Baumann und Schwegler - zwei Korsettstangen für den neuen Erfolg im Kraichgau. Wie hat es Baumann persönlich geschafft seine Rolle so souverän einzunehmen?
"Die Mannschaft hat mich toll aufgenommen. Die ersten Tage waren sehr einfach, weil die Stimmung in der Kabine einfach stimmt. Wenn man in ein funktionierendes Team mit einer klaren Hierarchie kommt, ist es einfach, den eigenen Platz zu finden. Das ging nicht nur mir, sondern auch den anderen Neuzugängen so."
Noch kein Spiel verloren
Hoffenheim hat als einziges Team neben dem FC Bayern und Borussia Mönchengladbach noch nicht verloren, auch dank der Souveränität in der Abwehr. Doch träumen wollen sie nicht. Es seien "viele Faktoren", meint Baumann.
"Wir haben mit Sicherheit viele gute Fußballer in unseren Reihen, aber wir machen in erster Linie unsere Job als Mannschaft."
Und weiter: "Wir finden derzeit eine gute Balance zwischen Offensive und Defensive. Aber wir sollten das alles nicht überbewerten. Es steht erst der zehnte Spieltag an. Wir entwickeln uns gut, aber wir wissen auch alle, dass wir noch einen weiten Weg vor uns haben."
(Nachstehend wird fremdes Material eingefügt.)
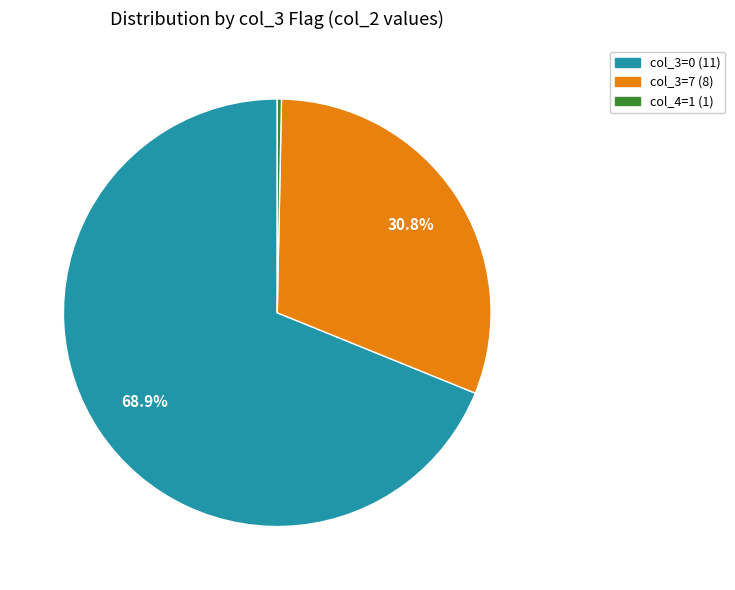

Does any single category account for the majority?

Yes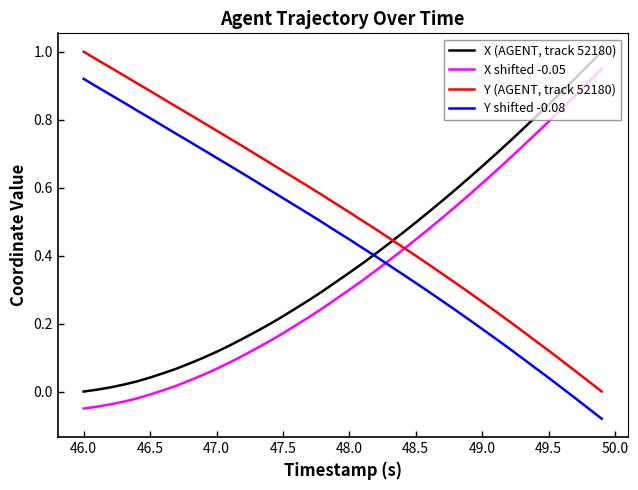

List the series in order of their overall mean, lowest first.

X shifted -0.05, X (AGENT, track 52180), Y shifted -0.08, Y (AGENT, track 52180)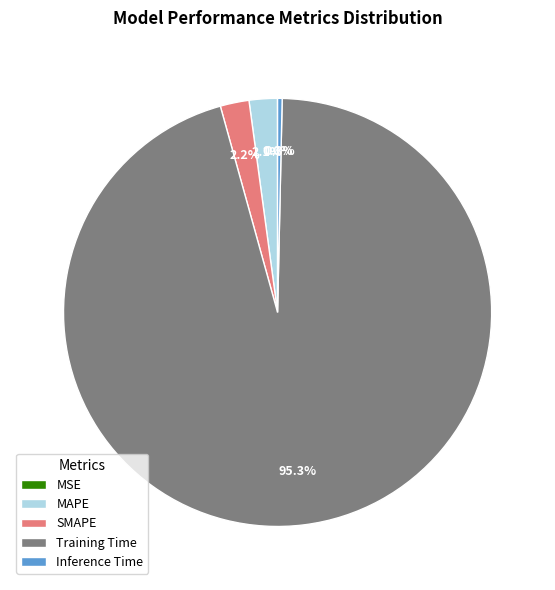

What is the largest slice in the pie chart?

Training Time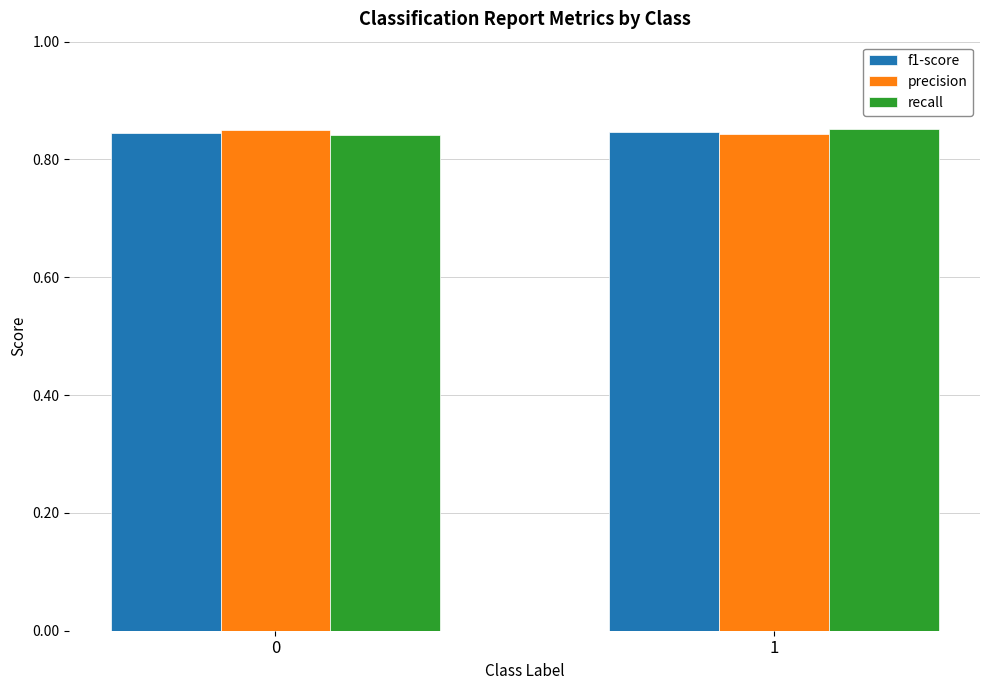

True or false: f1-score has a value of 1.2 at 1.

False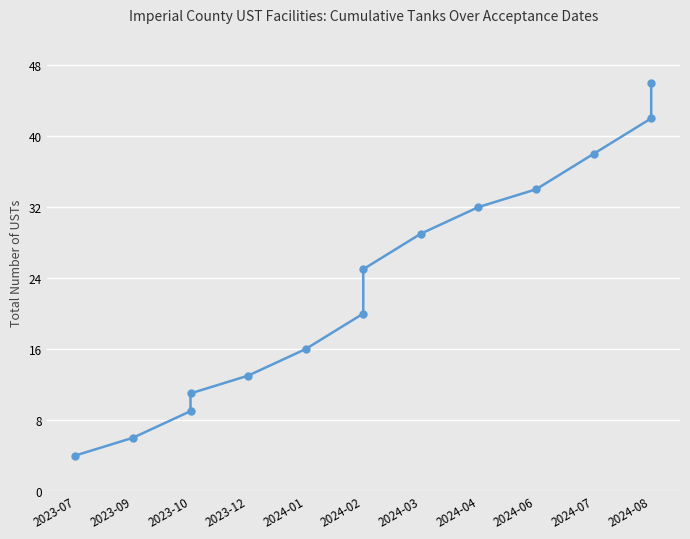

Reading left to right, list all the values displayed in this chart.

4	6	9	11	13	16	20	25	29	32	34	38	42	46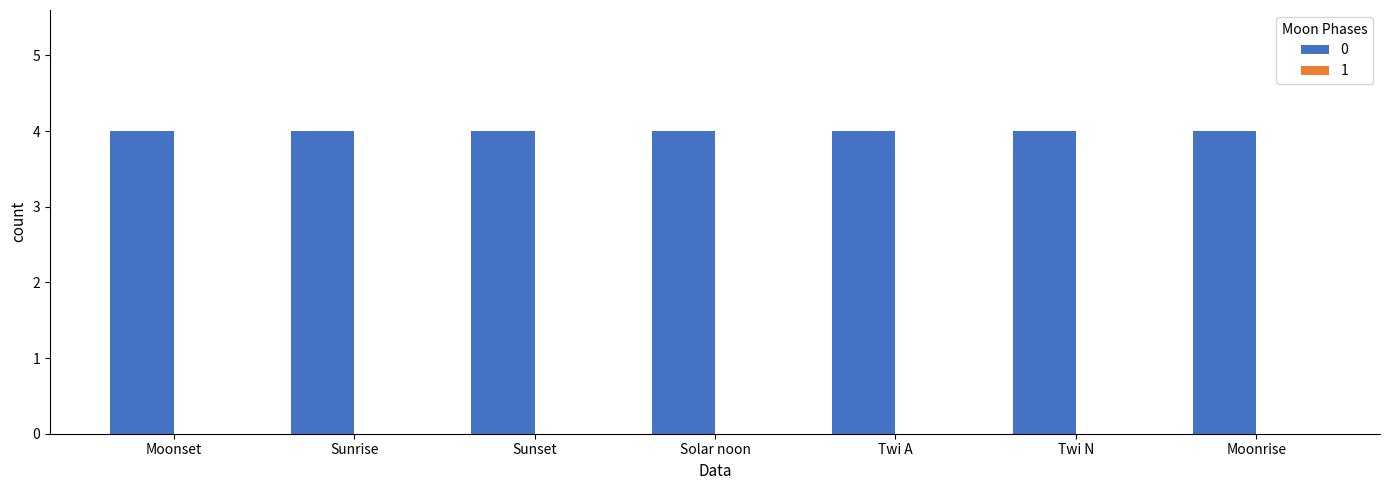

The value of 0 at Sunrise is 6. True or false?

False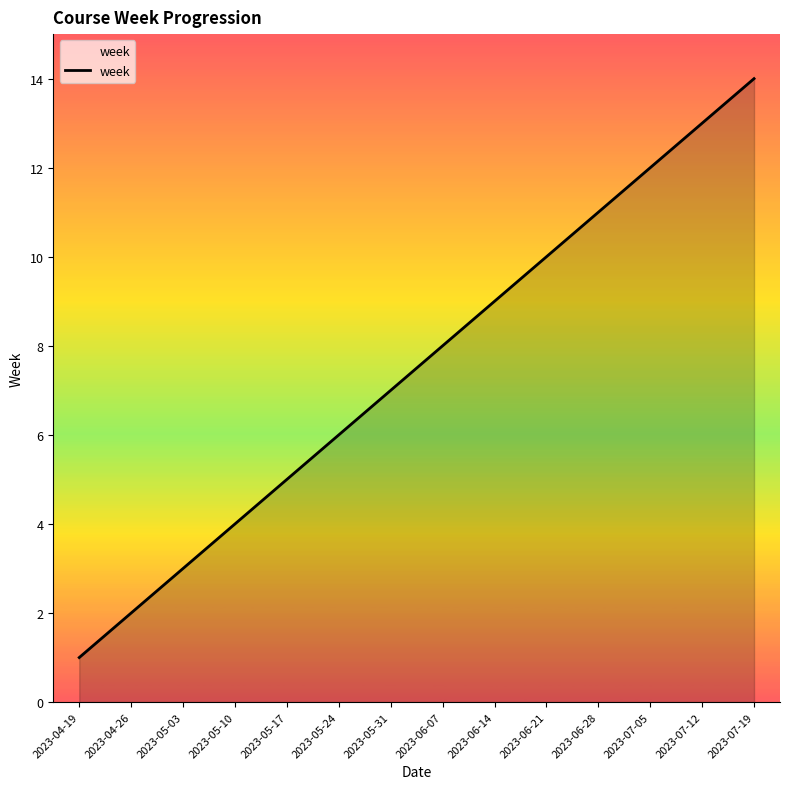

Reading left to right, transcribe all the data shown in this chart.

2023-04-19=1	2023-04-26=2	2023-05-03=3	2023-05-10=4	2023-05-17=5	2023-05-24=6	2023-05-31=7	2023-06-07=8	2023-06-14=9	2023-06-21=10	2023-06-28=11	2023-07-05=12	2023-07-12=13	2023-07-19=14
Schwegler bleibt vorsichtig
Schwegler sieht es ähnlich: "Ich sage: Wir sind Vierter nach dem neunten Spieltag. Mehr ist es nicht. Topmannschaft? Wenn wir uns so nennen, bringt uns das auf dem Platz kein bisschen weiter. Wir machen weiter unsere Arbeit - jeden Tag im Training. Dann sehen wir, was dabei herauskommt."
In Gladbach soll der Erfolgsweg aber erst mal weitergehen. Und es werde "sehr schwer", so Schwegler.
Und er begründet dies: "Gladbach hat in der laufenden Saison noch kein Spiel verloren, obwohl sie in drei Wettbewerben dabei sind. Bayern München hat sich vergangene Woche dort sehr schwer getan. Das sagt glaube ich alles. Wir werden eine absolute Top-Leistung abrufen müssen, um dort bestehen zu können."